** EXERCISE DATA **

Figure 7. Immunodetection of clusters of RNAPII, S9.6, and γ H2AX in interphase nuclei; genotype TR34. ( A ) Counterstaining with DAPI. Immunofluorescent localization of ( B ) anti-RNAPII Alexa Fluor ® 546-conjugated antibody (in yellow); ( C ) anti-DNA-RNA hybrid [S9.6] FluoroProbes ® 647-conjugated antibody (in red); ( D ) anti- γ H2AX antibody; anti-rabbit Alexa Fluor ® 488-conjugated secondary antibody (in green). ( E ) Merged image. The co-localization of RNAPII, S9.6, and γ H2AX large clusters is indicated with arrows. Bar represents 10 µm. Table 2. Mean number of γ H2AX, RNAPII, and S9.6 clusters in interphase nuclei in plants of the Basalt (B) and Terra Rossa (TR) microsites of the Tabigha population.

* * *

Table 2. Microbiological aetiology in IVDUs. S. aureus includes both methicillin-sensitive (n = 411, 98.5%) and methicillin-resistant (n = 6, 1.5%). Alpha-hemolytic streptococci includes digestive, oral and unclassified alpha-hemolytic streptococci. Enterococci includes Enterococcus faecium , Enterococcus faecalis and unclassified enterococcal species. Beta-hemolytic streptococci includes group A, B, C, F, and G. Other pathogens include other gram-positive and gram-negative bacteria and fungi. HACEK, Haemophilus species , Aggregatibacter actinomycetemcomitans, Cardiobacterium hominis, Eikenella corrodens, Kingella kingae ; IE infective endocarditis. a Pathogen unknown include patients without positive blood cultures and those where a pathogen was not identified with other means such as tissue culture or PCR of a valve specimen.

--

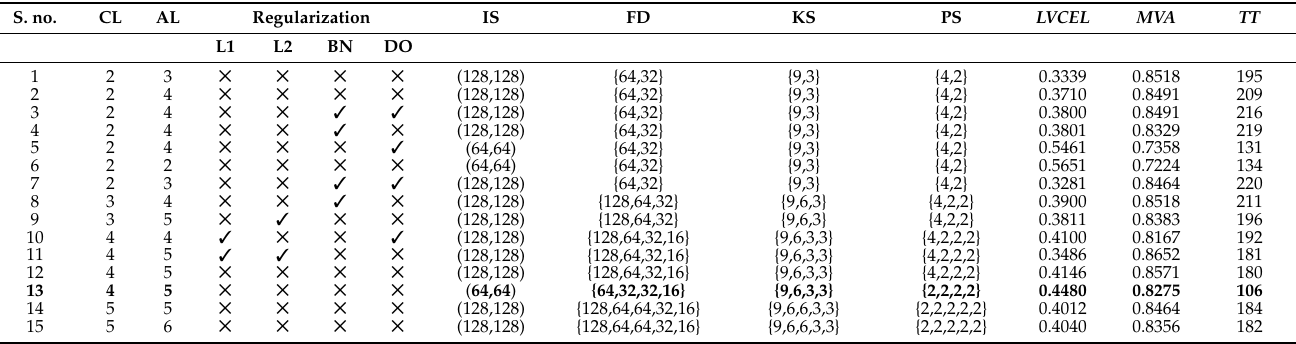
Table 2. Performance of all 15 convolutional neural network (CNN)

** TASK GOAL **
If a line above includes the string "with", pick it out.

** SOLVED PROBLEM **
Figure 7. Immunodetection of clusters of RNAPII, S9.6, and γ H2AX in interphase nuclei; genotype TR34. ( A ) Counterstaining with DAPI. Immunofluorescent localization of ( B ) anti-RNAPII Alexa Fluor ® 546-conjugated antibody (in yellow); ( C ) anti-DNA-RNA hybrid [S9.6] FluoroProbes ® 647-conjugated antibody (in red); ( D ) anti- γ H2AX antibody; anti-rabbit Alexa Fluor ® 488-conjugated secondary antibody (in green). ( E ) Merged image. The co-localization of RNAPII, S9.6, and γ H2AX large clusters is indicated with arrows. Bar represents 10 µm. Table 2. Mean number of γ H2AX, RNAPII, and S9.6 clusters in interphase nuclei in plants of the Basalt (B) and Terra Rossa (TR) microsites of the Tabigha population.
Table 2. Microbiological aetiology in IVDUs. S. aureus includes both methicillin-sensitive (n = 411, 98.5%) and methicillin-resistant (n = 6, 1.5%). Alpha-hemolytic streptococci includes digestive, oral and unclassified alpha-hemolytic streptococci. Enterococci includes Enterococcus faecium , Enterococcus faecalis and unclassified enterococcal species. Beta-hemolytic streptococci includes group A, B, C, F, and G. Other pathogens include other gram-positive and gram-negative bacteria and fungi. HACEK, Haemophilus species , Aggregatibacter actinomycetemcomitans, Cardiobacterium hominis, Eikenella corrodens, Kingella kingae ; IE infective endocarditis. a Pathogen unknown include patients without positive blood cultures and those where a pathogen was not identified with other means such as tissue culture or PCR of a valve specimen.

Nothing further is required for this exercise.